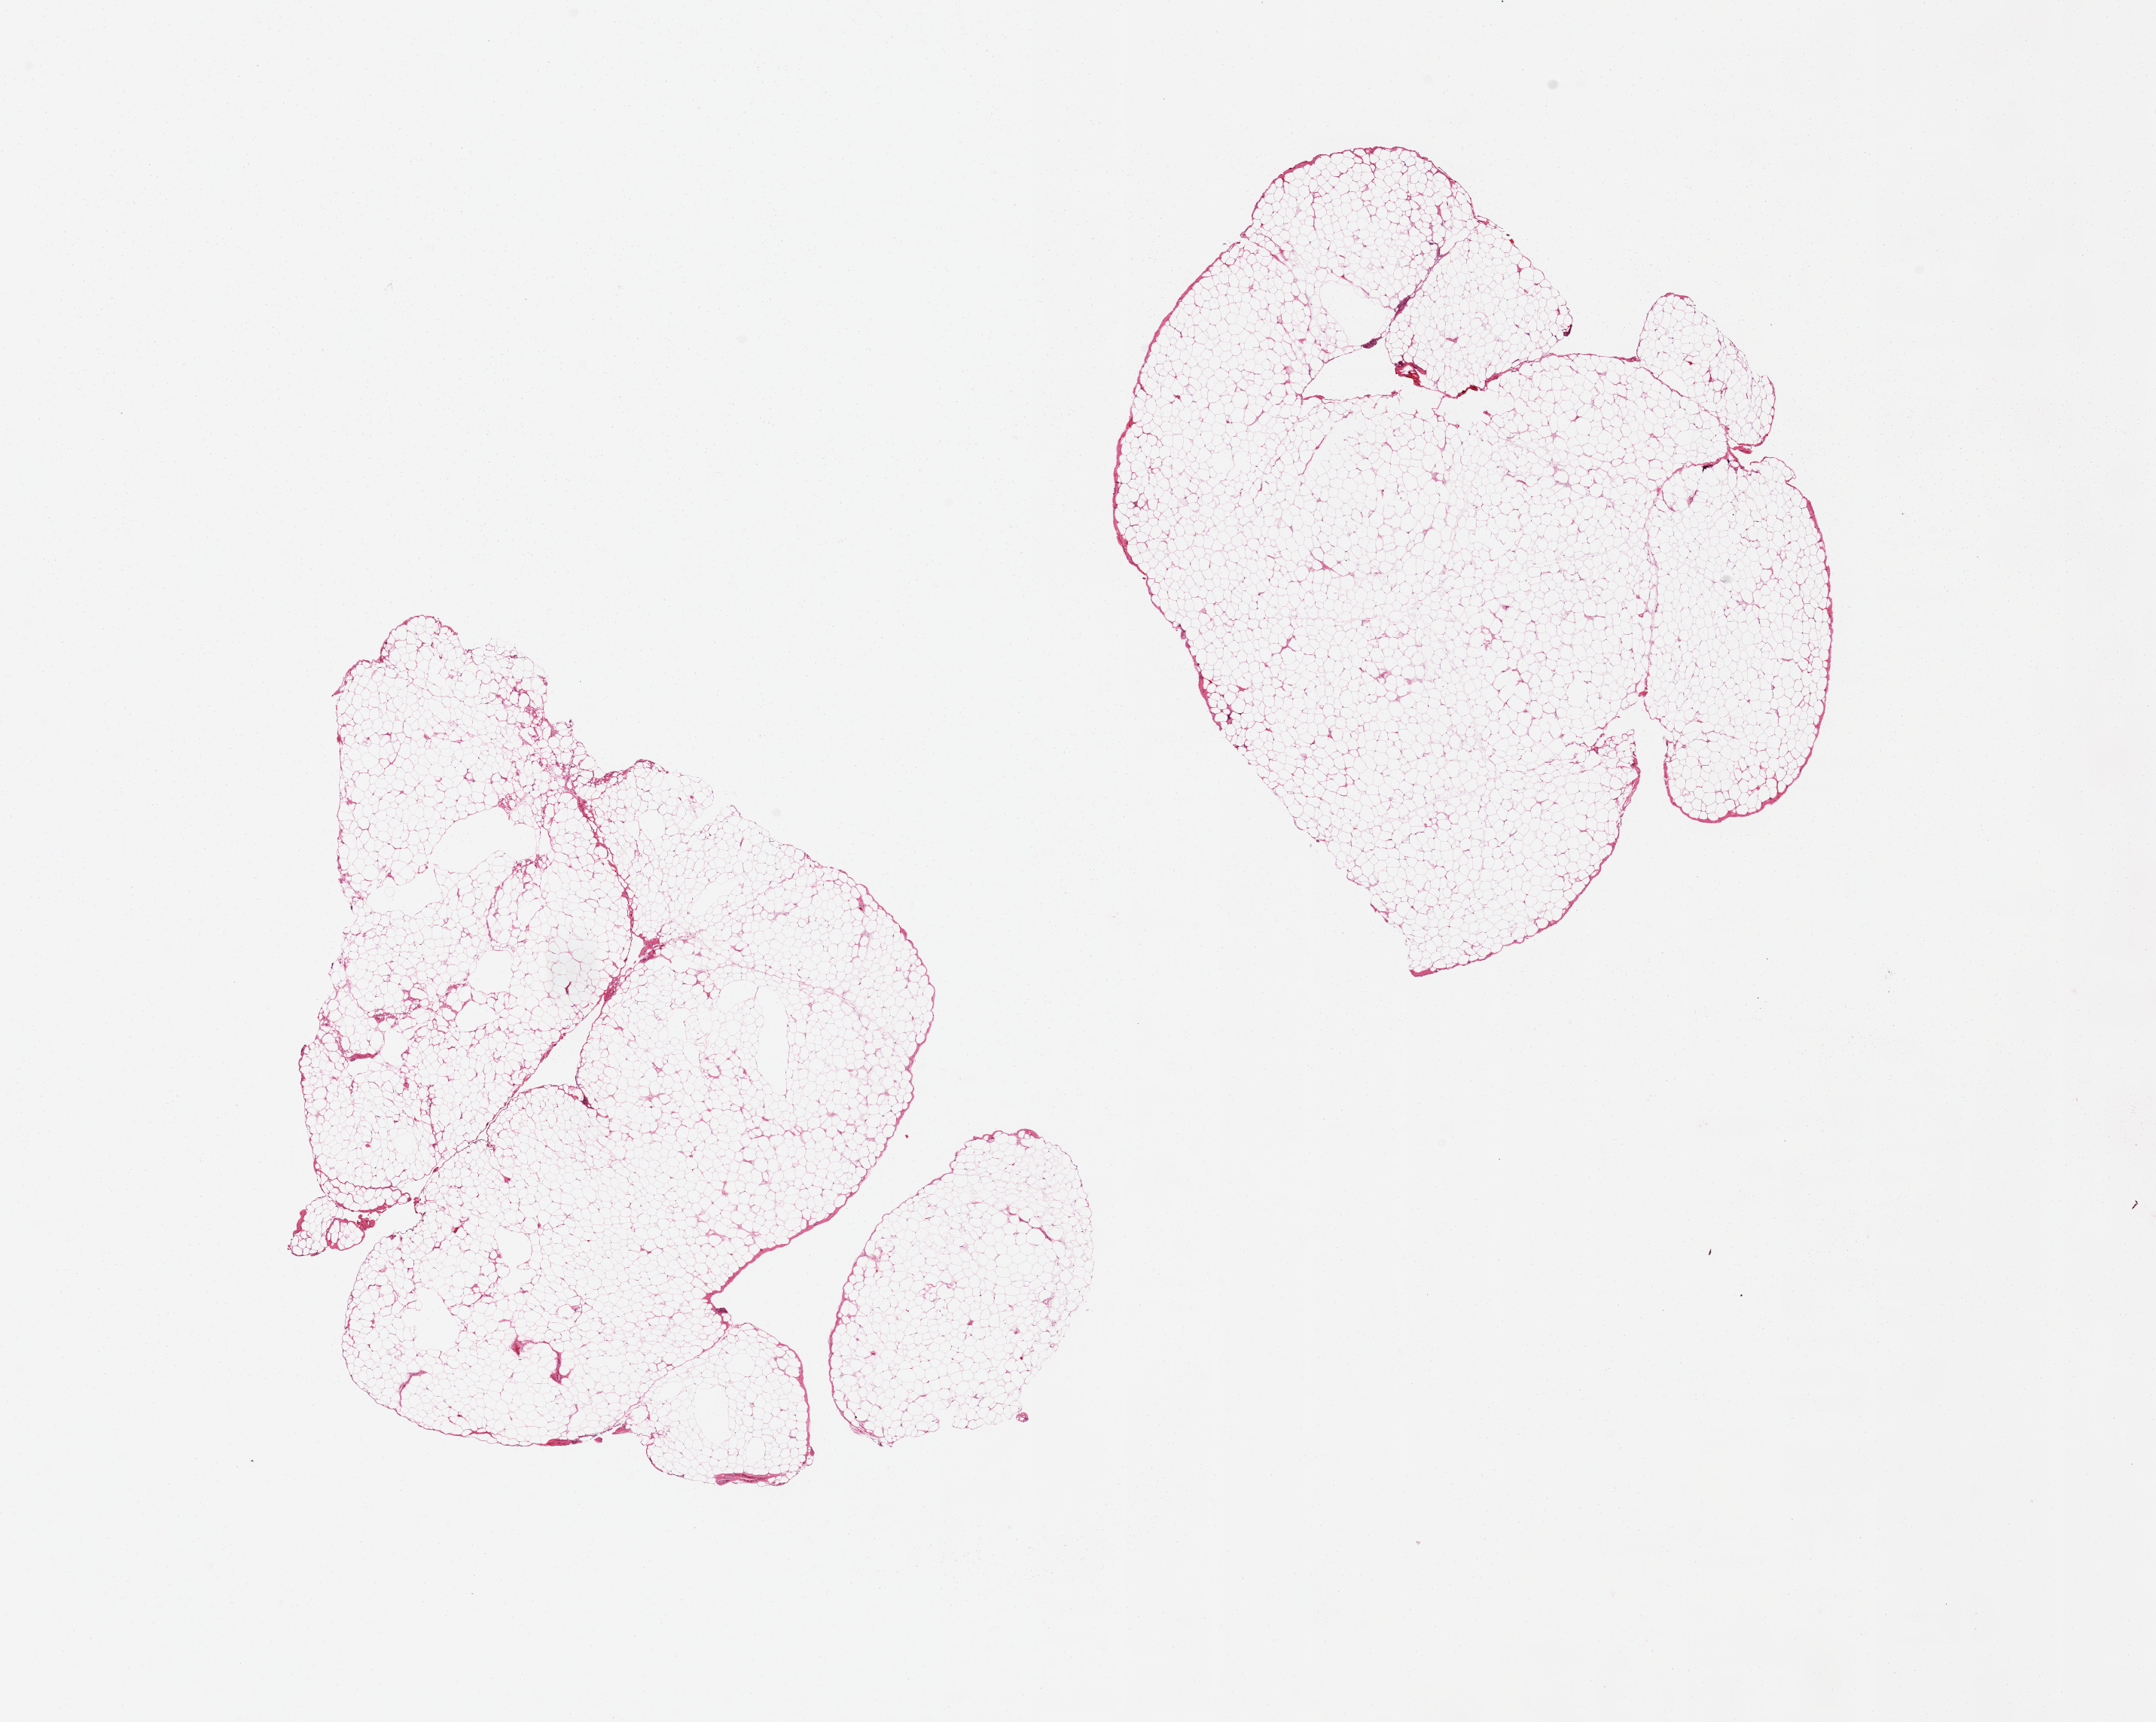
Whole-slide image, haematoxylin and eosin stain, brightfield, low-resolution overview of the scanned area, about 22.6 x 18.1 mm (acquisition: 20x scan). PAXgene-fixed paraffin-embedded (PFPE) section. Sampled site (target tissue): omentum. Tissue donor sample. Donor sex: male.
Review note (as recorded): 2 pieces, trace fascia.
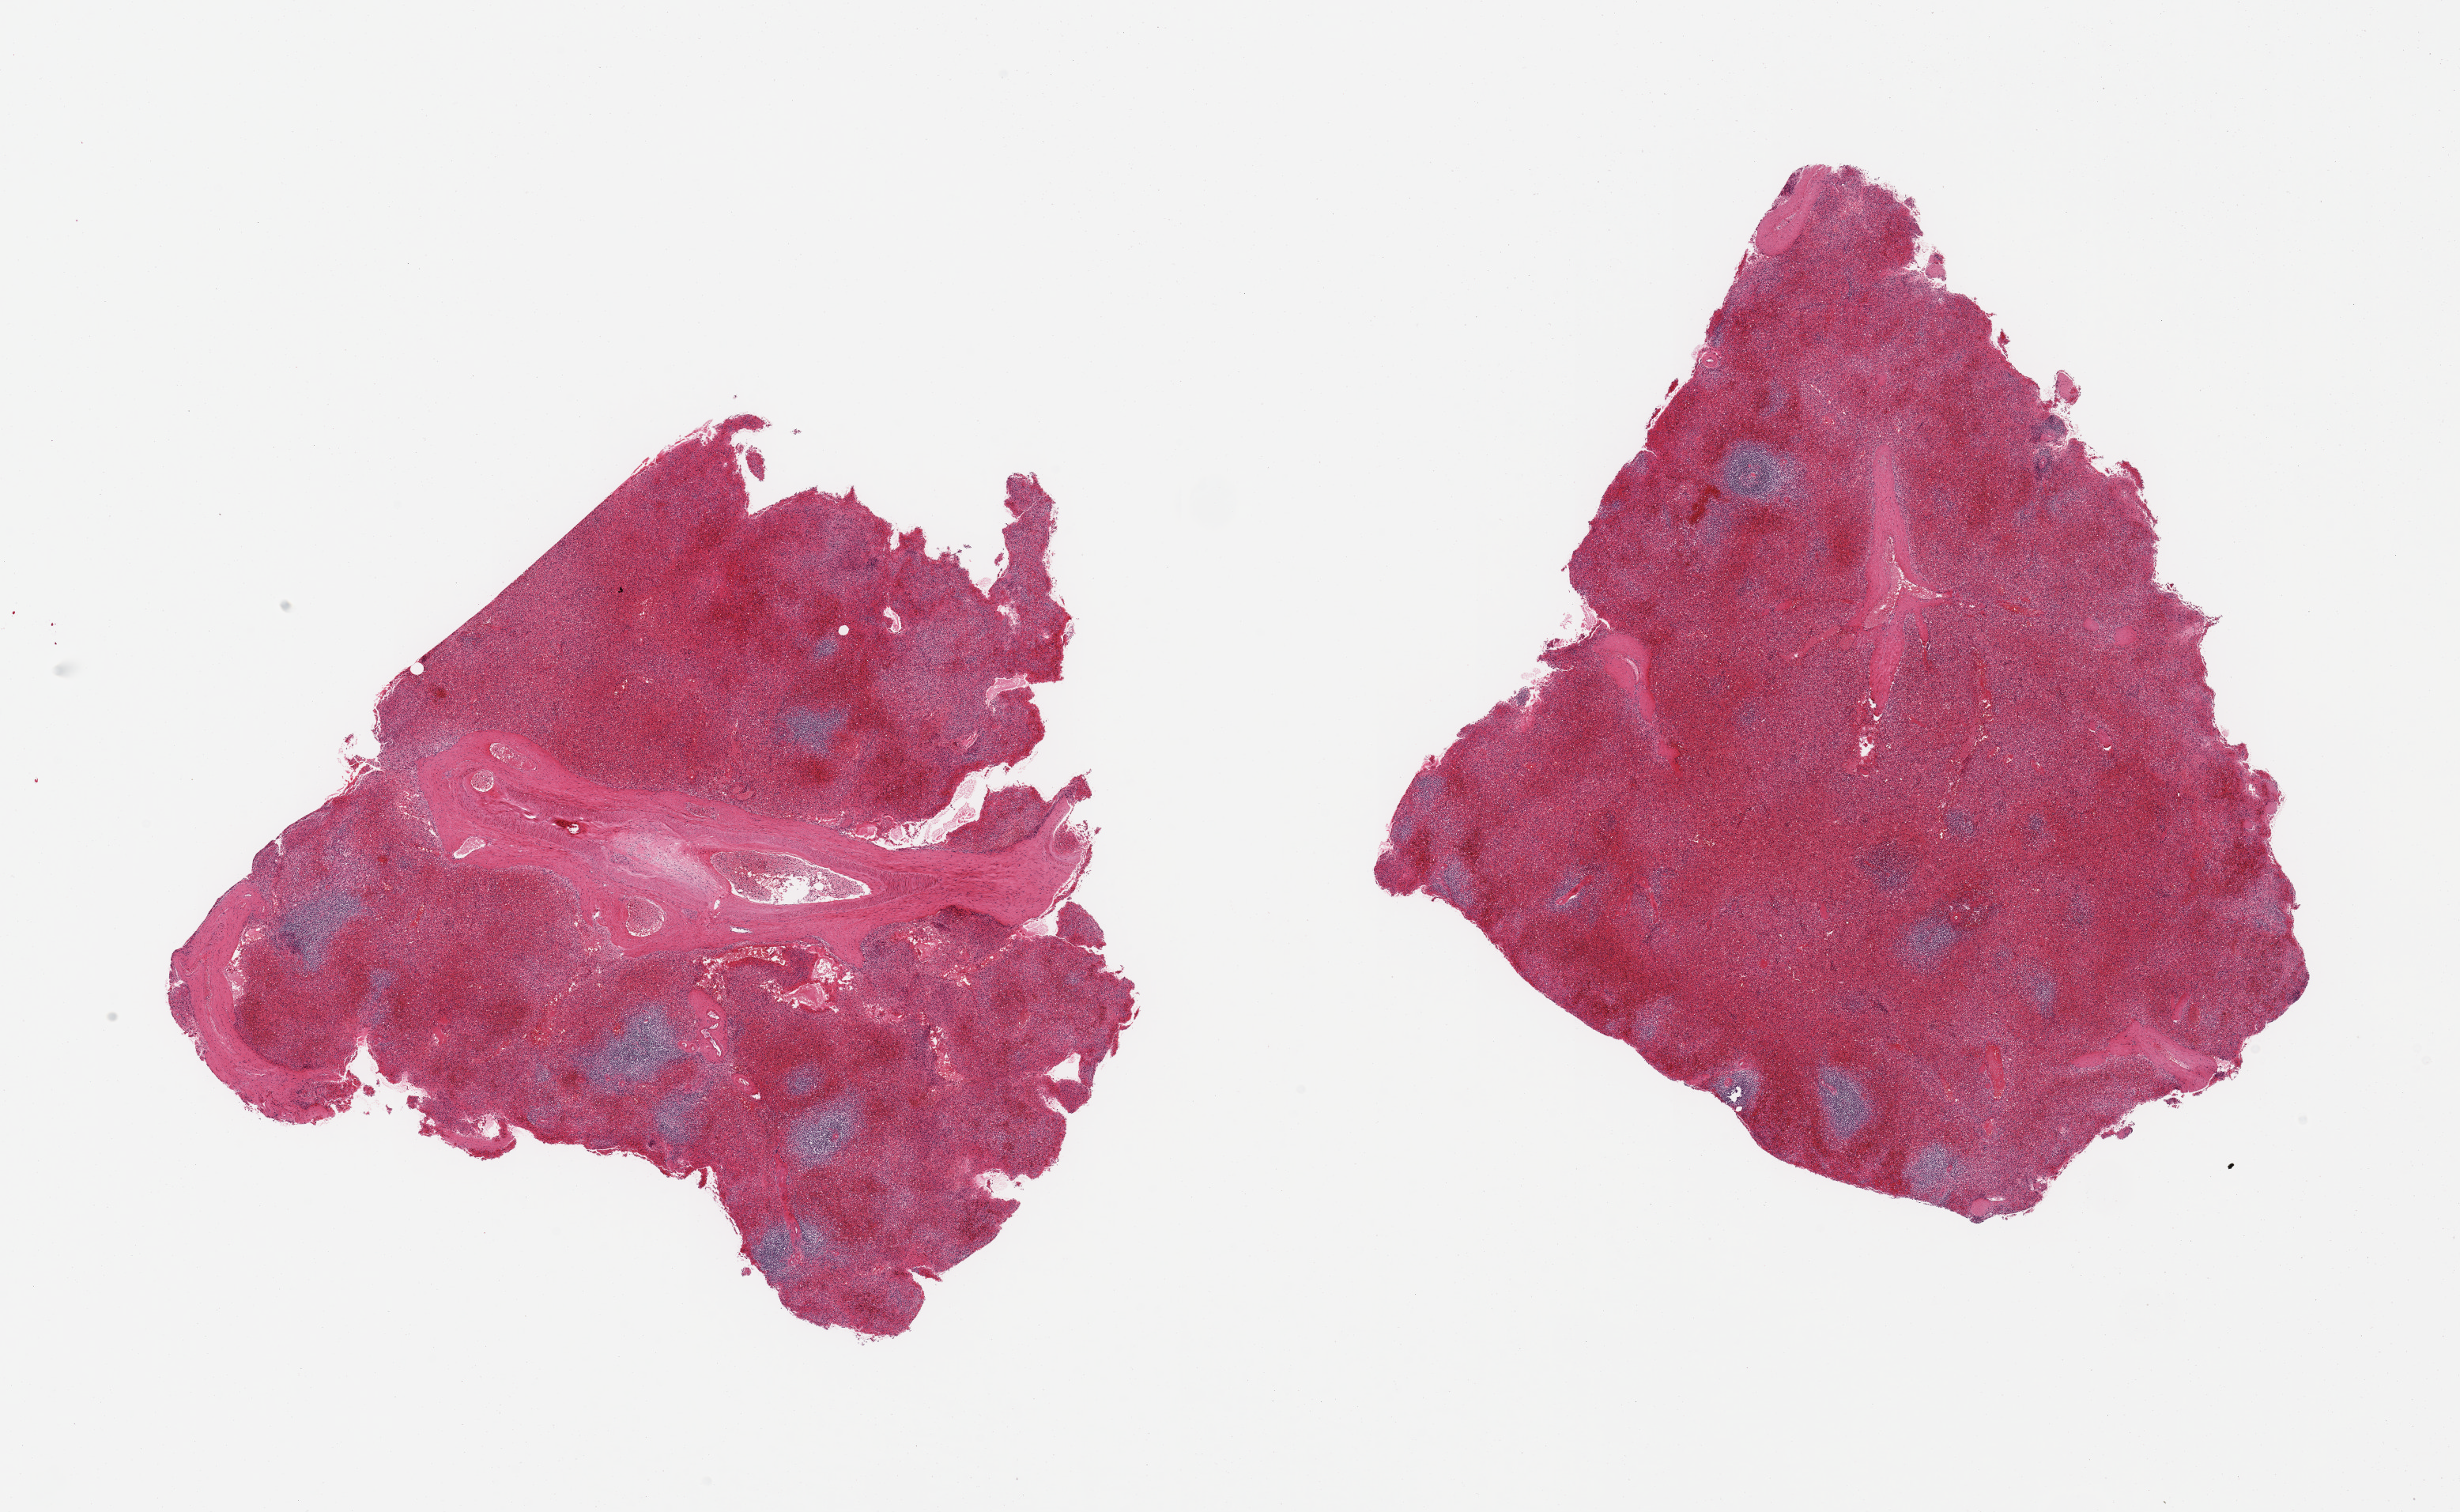
Digitized hematoxylin and eosin (H&E)-stained section, brightfield, a low-resolution overview of the entire scanned area, about 24.6 x 15.1 mm. PAXgene-fixed, paraffin-embedded tissue. Target tissue: spleen. Tissue donor sample. Donor: male.
- pathologist's review note for this sample: 2 pieces; congestion; one piece contains large, thick walled vessles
-*-*-
- **WHAT IS REQUIRED**
The full listing, transcribed exactly and without its pictures, is the expected result.

- **RESPONSE TO THE EXERCISE**
Whole-slide image, haematoxylin and eosin stain, brightfield, low-resolution overview of the scanned area, about 22.6 x 18.1 mm (acquisition: 20x scan). PAXgene-fixed paraffin-embedded (PFPE) section. Sampled site (target tissue): omentum. Tissue donor sample. Donor sex: male.
Review note (as recorded): 2 pieces, trace fascia.
Digitized hematoxylin and eosin (H&E)-stained section, brightfield, a low-resolution overview of the entire scanned area, about 24.6 x 15.1 mm. PAXgene-fixed, paraffin-embedded tissue. Target tissue: spleen. Tissue donor sample. Donor: male.
- pathologist's review note for this sample: 2 pieces; congestion; one piece contains large, thick walled vessles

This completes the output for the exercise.